Edit: Forgot to mention, you could also preprocess your area into a quadtree. That is, take your entire map and split it in half vertically and horizontally (you don't need to do both splits at the same time, and if you want to spend some time making "better" splits, you can do that later), and do that recursively until each node is entirely land or sea. From this you can trivially make a network of connections (just connect neighboring leaves), and the A* should be easy enough to implement from there. This'll probably be the easiest way to implement my first suggestion anyway. :)
I reached a satisfactory solution. It is along the lines of what you suggested and what I had in mind initially but it took me a while to figure out the software and GIS concepts, I am a GIS newbie. If someone bumps into something similar again here's my setup: PostGIS for PostgreSQL, maps from Natural Earth, GIS editing software qGis and OpenJUmp, routing algorithms pgRouting.
The Natural Earth maps needed some processing to be useful, I joined the marine polys and the rivers to be able to get some accurate paths to the most inland points.
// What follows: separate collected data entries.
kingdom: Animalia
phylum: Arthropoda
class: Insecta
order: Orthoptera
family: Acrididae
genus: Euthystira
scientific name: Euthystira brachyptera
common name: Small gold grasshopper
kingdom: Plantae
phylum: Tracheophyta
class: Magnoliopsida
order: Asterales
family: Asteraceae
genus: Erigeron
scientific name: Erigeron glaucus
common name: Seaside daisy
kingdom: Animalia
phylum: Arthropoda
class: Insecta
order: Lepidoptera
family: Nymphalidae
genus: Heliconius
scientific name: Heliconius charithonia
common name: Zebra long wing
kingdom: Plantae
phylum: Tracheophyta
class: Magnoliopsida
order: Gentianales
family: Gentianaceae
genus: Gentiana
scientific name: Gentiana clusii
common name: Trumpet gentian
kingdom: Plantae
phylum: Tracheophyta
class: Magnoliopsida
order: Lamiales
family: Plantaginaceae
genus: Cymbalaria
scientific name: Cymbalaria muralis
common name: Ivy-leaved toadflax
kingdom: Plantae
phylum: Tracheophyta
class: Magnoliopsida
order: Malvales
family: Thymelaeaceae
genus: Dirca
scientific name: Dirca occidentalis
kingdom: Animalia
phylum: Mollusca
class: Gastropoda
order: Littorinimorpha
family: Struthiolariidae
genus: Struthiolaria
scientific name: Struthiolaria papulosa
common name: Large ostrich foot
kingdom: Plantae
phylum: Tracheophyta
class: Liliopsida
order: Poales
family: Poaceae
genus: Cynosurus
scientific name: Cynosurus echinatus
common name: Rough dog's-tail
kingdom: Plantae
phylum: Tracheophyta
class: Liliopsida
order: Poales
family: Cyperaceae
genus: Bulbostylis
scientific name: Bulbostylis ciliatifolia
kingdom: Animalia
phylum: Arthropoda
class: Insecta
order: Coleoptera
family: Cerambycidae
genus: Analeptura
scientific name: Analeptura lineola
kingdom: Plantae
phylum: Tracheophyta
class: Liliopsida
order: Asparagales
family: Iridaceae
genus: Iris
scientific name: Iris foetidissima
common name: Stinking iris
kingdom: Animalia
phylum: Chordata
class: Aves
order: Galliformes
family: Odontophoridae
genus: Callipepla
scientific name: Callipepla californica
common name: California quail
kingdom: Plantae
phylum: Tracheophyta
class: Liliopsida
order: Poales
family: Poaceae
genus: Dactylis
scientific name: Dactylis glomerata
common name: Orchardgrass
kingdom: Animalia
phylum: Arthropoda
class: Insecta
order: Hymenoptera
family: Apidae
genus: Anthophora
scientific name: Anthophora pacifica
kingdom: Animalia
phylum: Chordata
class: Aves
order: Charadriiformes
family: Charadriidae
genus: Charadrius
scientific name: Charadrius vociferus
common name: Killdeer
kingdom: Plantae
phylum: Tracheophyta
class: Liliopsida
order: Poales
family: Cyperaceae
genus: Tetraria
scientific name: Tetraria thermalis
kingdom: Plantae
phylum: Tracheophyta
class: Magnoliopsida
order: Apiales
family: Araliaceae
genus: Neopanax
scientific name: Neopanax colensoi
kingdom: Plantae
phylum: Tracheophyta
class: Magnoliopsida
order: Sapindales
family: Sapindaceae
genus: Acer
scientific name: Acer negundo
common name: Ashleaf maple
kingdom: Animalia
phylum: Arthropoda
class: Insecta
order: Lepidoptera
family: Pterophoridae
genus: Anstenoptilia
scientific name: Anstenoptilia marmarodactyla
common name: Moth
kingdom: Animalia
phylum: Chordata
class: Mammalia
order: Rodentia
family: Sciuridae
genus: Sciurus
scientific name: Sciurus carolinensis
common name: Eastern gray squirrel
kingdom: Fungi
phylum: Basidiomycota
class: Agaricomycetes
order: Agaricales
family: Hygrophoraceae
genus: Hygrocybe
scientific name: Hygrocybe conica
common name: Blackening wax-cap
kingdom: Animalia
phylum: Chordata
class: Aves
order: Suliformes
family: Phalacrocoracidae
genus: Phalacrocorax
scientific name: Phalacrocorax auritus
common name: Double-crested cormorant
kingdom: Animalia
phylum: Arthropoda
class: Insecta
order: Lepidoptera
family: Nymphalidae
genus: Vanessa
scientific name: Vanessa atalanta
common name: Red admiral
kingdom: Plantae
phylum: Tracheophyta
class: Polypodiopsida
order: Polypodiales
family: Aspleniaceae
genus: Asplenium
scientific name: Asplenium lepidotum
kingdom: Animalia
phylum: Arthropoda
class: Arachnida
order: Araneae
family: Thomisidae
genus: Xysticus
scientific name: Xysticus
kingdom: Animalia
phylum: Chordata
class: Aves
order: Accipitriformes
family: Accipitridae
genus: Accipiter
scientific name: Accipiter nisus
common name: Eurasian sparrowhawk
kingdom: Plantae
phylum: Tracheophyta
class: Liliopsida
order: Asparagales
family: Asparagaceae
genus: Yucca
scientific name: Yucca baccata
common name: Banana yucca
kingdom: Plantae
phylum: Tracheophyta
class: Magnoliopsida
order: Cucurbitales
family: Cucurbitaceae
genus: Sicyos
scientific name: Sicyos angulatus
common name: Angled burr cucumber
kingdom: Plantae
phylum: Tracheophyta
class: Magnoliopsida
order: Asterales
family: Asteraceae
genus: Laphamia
Then I used the 1 degree graticules to get paths from one continent to another (I need to find a more elegant solution than this because some paths look like chess cubes). All these operations can be done from command line by using PostGIS, I found it easier to use the desktop software (next, next). An alternative to Natural Earth maps might be the OpenStreetMap but the planet.osm dump is aroung 200Gb and that discouraged me.
I think this setup also solves the distance accuracy problem, PostGIS takes into account the Earth's actual form and distances should be pretty accurate.
I still need to do some testing and fine tunings but I can say it can calculate and draw a route from any 2 points on the world's coastlines (no small isolated islands yet) and display the routing points names (channels, seas, rivers, oceans).